Give back the full listing verbatim, apart from its images.

─── Provided data ───

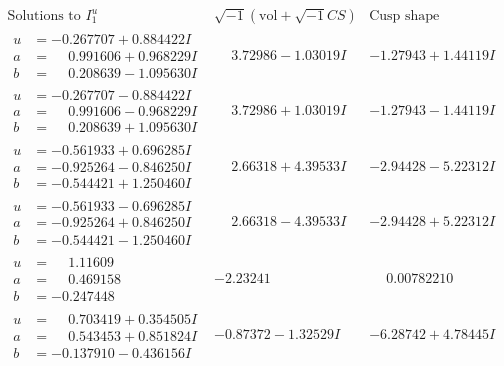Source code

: \documentclass[1p]{elsarticle_modified}
\theoremstyle{definition}
\newcommand{\I}{\sqrt{-1}}
\begin{document}
$$\begin{array}{c|c|c}  
\text{Solutions to }I^u_{1}& \I (\text{vol} + \sqrt{-1}CS) & \text{Cusp shape}\\
 \hline 
\begin{aligned}
u &= -0.267707 + 0.884422 I \\
a &= \phantom{-}0.991606 + 0.968229 I \\
b &= \phantom{-}0.208639 - 1.095630 I\end{aligned}
 & \phantom{-}3.72986 - 1.03019 I & -1.27943 + 1.44119 I \\ \hline\begin{aligned}
u &= -0.267707 - 0.884422 I \\
a &= \phantom{-}0.991606 - 0.968229 I \\
b &= \phantom{-}0.208639 + 1.095630 I\end{aligned}
 & \phantom{-}3.72986 + 1.03019 I & -1.27943 - 1.44119 I \\ \hline\begin{aligned}
u &= -0.561933 + 0.696285 I \\
a &= -0.925264 - 0.846250 I \\
b &= -0.544421 + 1.250460 I\end{aligned}
 & \phantom{-}2.66318 + 4.39533 I & -2.94428 - 5.22312 I \\ \hline\begin{aligned}
u &= -0.561933 - 0.696285 I \\
a &= -0.925264 + 0.846250 I \\
b &= -0.544421 - 1.250460 I\end{aligned}
 & \phantom{-}2.66318 - 4.39533 I & -2.94428 + 5.22312 I \\ \hline\begin{aligned}
u &= \phantom{-}1.11609\phantom{ +0.000000I} \\
a &= \phantom{-}0.469158\phantom{ +0.000000I} \\
b &= -0.247448\phantom{ +0.000000I}\end{aligned}
 & -2.23241\phantom{ +0.000000I} & \phantom{-}0.00782210\phantom{ +0.000000I} \\ \hline\begin{aligned}
u &= \phantom{-}0.703419 + 0.354505 I \\
a &= \phantom{-}0.543453 + 0.851824 I \\
b &= -0.137910 - 0.436156 I\end{aligned}
 & -0.87372 - 1.32529 I & -6.28742 + 4.78445 I \\ \hline\begin{aligned}

\end{aligned}
\end{array}$$
\end{document}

───

# Response to the exercise
Source code

: \documentclass[1p]{elsarticle_modified}
\theoremstyle{definition}
\newcommand{\I}{\sqrt{-1}}
\begin{document}
$$\begin{array}{c|c|c}  
\text{Solutions to }I^u_{1}& \I (\text{vol} + \sqrt{-1}CS) & \text{Cusp shape}\\
 \hline 
\begin{aligned}
u &= -0.267707 + 0.884422 I \\
a &= \phantom{-}0.991606 + 0.968229 I \\
b &= \phantom{-}0.208639 - 1.095630 I\end{aligned}
 & \phantom{-}3.72986 - 1.03019 I & -1.27943 + 1.44119 I \\ \hline\begin{aligned}
u &= -0.267707 - 0.884422 I \\
a &= \phantom{-}0.991606 - 0.968229 I \\
b &= \phantom{-}0.208639 + 1.095630 I\end{aligned}
 & \phantom{-}3.72986 + 1.03019 I & -1.27943 - 1.44119 I \\ \hline\begin{aligned}
u &= -0.561933 + 0.696285 I \\
a &= -0.925264 - 0.846250 I \\
b &= -0.544421 + 1.250460 I\end{aligned}
 & \phantom{-}2.66318 + 4.39533 I & -2.94428 - 5.22312 I \\ \hline\begin{aligned}
u &= -0.561933 - 0.696285 I \\
a &= -0.925264 + 0.846250 I \\
b &= -0.544421 - 1.250460 I\end{aligned}
 & \phantom{-}2.66318 - 4.39533 I & -2.94428 + 5.22312 I \\ \hline\begin{aligned}
u &= \phantom{-}1.11609\phantom{ +0.000000I} \\
a &= \phantom{-}0.469158\phantom{ +0.000000I} \\
b &= -0.247448\phantom{ +0.000000I}\end{aligned}
 & -2.23241\phantom{ +0.000000I} & \phantom{-}0.00782210\phantom{ +0.000000I} \\ \hline\begin{aligned}
u &= \phantom{-}0.703419 + 0.354505 I \\
a &= \phantom{-}0.543453 + 0.851824 I \\
b &= -0.137910 - 0.436156 I\end{aligned}
 & -0.87372 - 1.32529 I & -6.28742 + 4.78445 I \\ \hline\begin{aligned}

\end{aligned}
\end{array}$$
\end{document}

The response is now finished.